[Extracted entries Boundary: Start]

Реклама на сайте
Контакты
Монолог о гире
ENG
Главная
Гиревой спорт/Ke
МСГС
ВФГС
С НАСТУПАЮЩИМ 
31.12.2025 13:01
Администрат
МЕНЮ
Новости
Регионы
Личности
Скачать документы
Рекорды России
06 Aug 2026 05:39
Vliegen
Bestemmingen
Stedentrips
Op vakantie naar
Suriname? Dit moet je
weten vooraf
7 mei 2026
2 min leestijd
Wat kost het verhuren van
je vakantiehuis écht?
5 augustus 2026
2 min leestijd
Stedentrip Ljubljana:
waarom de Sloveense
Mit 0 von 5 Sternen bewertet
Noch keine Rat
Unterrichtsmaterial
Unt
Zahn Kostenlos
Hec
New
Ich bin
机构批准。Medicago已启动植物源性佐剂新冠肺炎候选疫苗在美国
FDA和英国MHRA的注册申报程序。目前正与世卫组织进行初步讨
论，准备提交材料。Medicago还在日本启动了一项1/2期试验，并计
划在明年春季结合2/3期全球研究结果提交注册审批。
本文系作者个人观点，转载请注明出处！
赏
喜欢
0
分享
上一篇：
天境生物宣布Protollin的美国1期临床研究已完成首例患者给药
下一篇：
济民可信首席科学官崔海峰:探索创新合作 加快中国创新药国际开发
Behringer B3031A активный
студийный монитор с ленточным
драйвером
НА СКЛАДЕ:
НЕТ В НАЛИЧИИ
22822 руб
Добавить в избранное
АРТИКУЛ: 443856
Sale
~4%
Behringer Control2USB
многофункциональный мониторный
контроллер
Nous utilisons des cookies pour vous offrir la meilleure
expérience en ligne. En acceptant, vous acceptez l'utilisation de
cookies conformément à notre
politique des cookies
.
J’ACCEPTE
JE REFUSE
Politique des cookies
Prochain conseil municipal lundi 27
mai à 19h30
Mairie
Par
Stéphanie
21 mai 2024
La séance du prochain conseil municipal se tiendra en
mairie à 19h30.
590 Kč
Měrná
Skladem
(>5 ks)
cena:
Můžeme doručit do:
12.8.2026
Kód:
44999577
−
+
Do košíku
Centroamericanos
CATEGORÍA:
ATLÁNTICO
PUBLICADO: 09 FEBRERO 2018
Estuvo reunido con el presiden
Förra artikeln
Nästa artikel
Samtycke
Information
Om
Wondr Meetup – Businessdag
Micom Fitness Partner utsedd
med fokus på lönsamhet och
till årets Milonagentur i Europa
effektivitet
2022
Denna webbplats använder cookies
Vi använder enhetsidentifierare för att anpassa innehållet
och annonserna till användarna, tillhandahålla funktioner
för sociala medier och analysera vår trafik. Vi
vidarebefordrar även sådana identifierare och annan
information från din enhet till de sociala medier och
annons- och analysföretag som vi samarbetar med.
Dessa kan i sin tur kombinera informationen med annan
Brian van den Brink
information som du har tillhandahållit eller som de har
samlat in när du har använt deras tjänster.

[Extracted entries Boundary: End]

**Requirement:** Output every line of the data above as a numbered list, omitting any blank lines.

**Written solution:**
1. Реклама на сайте
2. Контакты
3. Монолог о гире
4. ENG
5. Главная
6. Гиревой спорт/Ke
7. МСГС
8. ВФГС
9. С НАСТУПАЮЩИМ 
10. 31.12.2025 13:01
11. Администрат
12. МЕНЮ
13. Новости
14. Регионы
15. Личности
16. Скачать документы
17. Рекорды России
18. 06 Aug 2026 05:39
19. Vliegen
20. Bestemmingen
21. Stedentrips
22. Op vakantie naar
23. Suriname? Dit moet je
24. weten vooraf
25. 7 mei 2026
26. 2 min leestijd
27. Wat kost het verhuren van
28. je vakantiehuis écht?
29. 5 augustus 2026
30. 2 min leestijd
31. Stedentrip Ljubljana:
32. waarom de Sloveense
33. Mit 0 von 5 Sternen bewertet
34. Noch keine Rat
35. Unterrichtsmaterial
36. Unt
37. Zahn Kostenlos
38. Hec
39. New
40. Ich bin
41. 机构批准。Medicago已启动植物源性佐剂新冠肺炎候选疫苗在美国
42. FDA和英国MHRA的注册申报程序。目前正与世卫组织进行初步讨
43. 论，准备提交材料。Medicago还在日本启动了一项1/2期试验，并计
44. 划在明年春季结合2/3期全球研究结果提交注册审批。
45. 本文系作者个人观点，转载请注明出处！
46. 赏
47. 喜欢
48. 0
49. 分享
50. 上一篇：
51. 天境生物宣布Protollin的美国1期临床研究已完成首例患者给药
52. 下一篇：
53. 济民可信首席科学官崔海峰:探索创新合作 加快中国创新药国际开发
54. Behringer B3031A активный
55. студийный монитор с ленточным
56. драйвером
57. НА СКЛАДЕ:
58. НЕТ В НАЛИЧИИ
59. 22822 руб
60. Добавить в избранное
61. АРТИКУЛ: 443856
62. Sale
63. ~4%
64. Behringer Control2USB
65. многофункциональный мониторный
66. контроллер
67. Nous utilisons des cookies pour vous offrir la meilleure
68. expérience en ligne. En acceptant, vous acceptez l'utilisation de
69. cookies conformément à notre
70. politique des cookies
71. .
72. J’ACCEPTE
73. JE REFUSE
74. Politique des cookies
75. Prochain conseil municipal lundi 27
76. mai à 19h30
77. Mairie
78. Par
79. Stéphanie
80. 21 mai 2024
81. La séance du prochain conseil municipal se tiendra en
82. mairie à 19h30.
83. 590 Kč
84. Měrná
85. Skladem
86. (>5 ks)
87. cena:
88. Můžeme doručit do:
89. 12.8.2026
90. Kód:
91. 44999577
92. −
93. +
94. Do košíku
95. Centroamericanos
96. CATEGORÍA:
97. ATLÁNTICO
98. PUBLICADO: 09 FEBRERO 2018
99. Estuvo reunido con el presiden
100. Förra artikeln
101. Nästa artikel
102. Samtycke
103. Information
104. Om
105. Wondr Meetup – Businessdag
106. Micom Fitness Partner utsedd
107. med fokus på lönsamhet och
108. till årets Milonagentur i Europa
109. effektivitet
110. 2022
111. Denna webbplats använder cookies
112. Vi använder enhetsidentifierare för att anpassa innehållet
113. och annonserna till användarna, tillhandahålla funktioner
114. för sociala medier och analysera vår trafik. Vi
115. vidarebefordrar även sådana identifierare och annan
116. information från din enhet till de sociala medier och
117. annons- och analysföretag som vi samarbetar med.
118. Dessa kan i sin tur kombinera informationen med annan
119. Brian van den Brink
120. information som du har tillhandahållit eller som de har
121. samlat in när du har använt deras tjänster.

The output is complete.